In the flickering light of the transmission bay, Birgit reached up and ran her fingers along Roda’s outstretched arms, checking the straps on her suit and the sensors they held. She stopped at a wrist, and examined Roda’s palm: Its pale pink pads reflected thin lines of light, shining like cat’s-eye crystal.

Sometimes it still caught her offguard, even though they’d looked like this for years. Reinforced for extreme forces, absolutely vital to their work. She pressed her similarly-modified thumb into the gleam on Roda’s hand, dimpling it and deflecting the line into a circle.

Birgit’s flavor of engrossed distraction was familiar to them both. When she realized Roda had been staring, she froze!

Roda sputtered and laughed first, then over both their giggling managed to ask, “Am I good?”

“Yeah, everything’s running,” Birgit confirmed.

“You sure there’s nothing wrong with my hand?” she teased, holding a paw out, limp at the wrist.

Birgit grinned, and pat Roda’s shoulders before gently shoving her toward the platform. “Get up there.”

While Roda climbed into position in the center of a glittering array of reflectors and antennas, Birgit rushed back to the shielded control room. From the high window, she waited for the signal, and threw the switch.

Cables to the antennae lit up, and the whole building hummed. Roda’s floating halo lit up and drifted lower. Birgit watched closely as, up on the plinth, she blurred.

The main reflector behind her rattled like a great gong, each blow shaking her constituent particles further out of place, and into two places- Their probability fields stretched into the macro-scale, with one node gradually moving away. It took great focus to think – let alone aim – while half-disintegrated, but the ghostly line Roda was blurring out into stayed mostly straight. At first.

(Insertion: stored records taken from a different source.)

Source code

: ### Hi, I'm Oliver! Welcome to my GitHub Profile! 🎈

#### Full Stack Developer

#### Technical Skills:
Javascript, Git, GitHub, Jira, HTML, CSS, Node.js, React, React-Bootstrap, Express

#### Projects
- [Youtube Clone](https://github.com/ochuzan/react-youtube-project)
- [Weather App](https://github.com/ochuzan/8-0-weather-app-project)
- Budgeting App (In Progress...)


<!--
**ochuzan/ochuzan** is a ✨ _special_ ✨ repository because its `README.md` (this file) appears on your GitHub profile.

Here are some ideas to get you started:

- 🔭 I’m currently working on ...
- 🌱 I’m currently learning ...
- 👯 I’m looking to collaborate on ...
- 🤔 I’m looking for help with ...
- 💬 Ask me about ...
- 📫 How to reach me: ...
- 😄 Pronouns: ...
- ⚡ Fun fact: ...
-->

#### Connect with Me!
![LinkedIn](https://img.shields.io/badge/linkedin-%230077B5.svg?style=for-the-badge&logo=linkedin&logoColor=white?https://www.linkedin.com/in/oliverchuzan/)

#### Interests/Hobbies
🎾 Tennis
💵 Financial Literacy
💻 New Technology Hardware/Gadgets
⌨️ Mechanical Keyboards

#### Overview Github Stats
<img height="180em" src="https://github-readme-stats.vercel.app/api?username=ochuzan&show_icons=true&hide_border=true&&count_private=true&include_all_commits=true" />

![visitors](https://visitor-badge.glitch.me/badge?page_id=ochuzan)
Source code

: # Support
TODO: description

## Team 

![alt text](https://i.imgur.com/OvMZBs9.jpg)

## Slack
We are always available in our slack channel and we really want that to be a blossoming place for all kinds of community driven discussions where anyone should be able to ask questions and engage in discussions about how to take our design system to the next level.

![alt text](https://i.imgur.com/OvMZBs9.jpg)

Birgit noticed the problems first, by the barely-visible spindly fog coalescing on the reflector dishes that had portended the last few failures. She grimaced and ducked halfway under the window. Roda aimed her best, but past some critical point in the sphere of manipulators, her bent wavefunction snapped back and split and flew into shatters.

Most of her was turned to hydrogen and helium immediately, electrons and nucleons fed up with being shuttled around and picking dislocated points to stay. But her stabilizer halo flashed white-hot, dragging her most important parts out of what was quickly becoming primordial chaos.

So a rosy crystal skull and most of a spine dropped to the floor with an unpleasant scraping thud, and Birgit ran out. Sighing, she knelt and pulled her tail over to brush the glitter and shatters of crystal-flesh off, debris of whatever was caught only partway in the stabilization. This really only disturbed her the first few times. There was even enough animate crystal muscle left for Roda to emote with the remains of her face! Or… Mouth unvoiced curses at the mishap, apparently.

“Hey, at least you stayed inside the building this time,” Birgit muttered. She picked the head up, leaving the burnt-out halo on the ground and heading out to the hospital.

While a reconstruction chamber put her body back together around her, Roda’s disembodied voice reached Birgit’s ear over radio, breathless with excited epiphany despite currently lacking lungs.

“I saw everything. I know what we have to do.”

Birgit smiled. There was a reason they wanted to experience their experiments.